◆ WHAT TO PRODUCE
Can you reproduce the text of every row below word for word, leaving the pictures out?

*** TASK INPUTS Section Begins ***

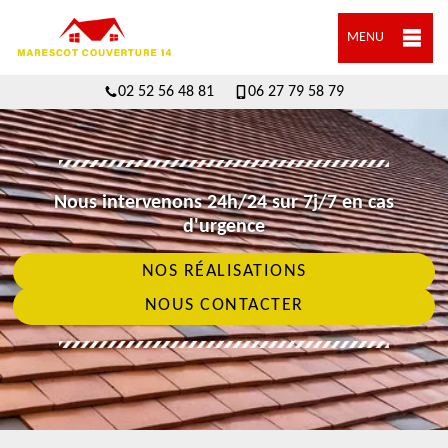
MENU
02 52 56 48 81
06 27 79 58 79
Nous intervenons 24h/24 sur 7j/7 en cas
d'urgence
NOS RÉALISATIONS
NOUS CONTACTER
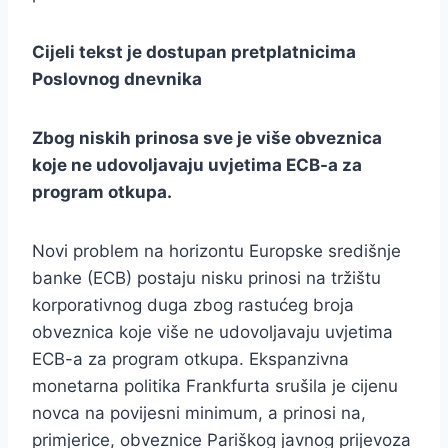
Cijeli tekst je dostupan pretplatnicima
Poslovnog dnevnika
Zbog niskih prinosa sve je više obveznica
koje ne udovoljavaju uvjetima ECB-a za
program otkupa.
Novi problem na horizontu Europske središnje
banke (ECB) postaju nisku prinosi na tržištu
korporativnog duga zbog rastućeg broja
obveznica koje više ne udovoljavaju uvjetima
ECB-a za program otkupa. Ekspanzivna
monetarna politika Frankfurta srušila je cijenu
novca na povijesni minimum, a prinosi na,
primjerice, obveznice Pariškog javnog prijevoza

*** TASK INPUTS Section Ends ***

◆ TASK SOLUTION
MENU
02 52 56 48 81
06 27 79 58 79
Nous intervenons 24h/24 sur 7j/7 en cas
d'urgence
NOS RÉALISATIONS
NOUS CONTACTER
Cijeli tekst je dostupan pretplatnicima
Poslovnog dnevnika
Zbog niskih prinosa sve je više obveznica
koje ne udovoljavaju uvjetima ECB-a za
program otkupa.
Novi problem na horizontu Europske središnje
banke (ECB) postaju nisku prinosi na tržištu
korporativnog duga zbog rastućeg broja
obveznica koje više ne udovoljavaju uvjetima
ECB-a za program otkupa. Ekspanzivna
monetarna politika Frankfurta srušila je cijenu
novca na povijesni minimum, a prinosi na,
primjerice, obveznice Pariškog javnog prijevoza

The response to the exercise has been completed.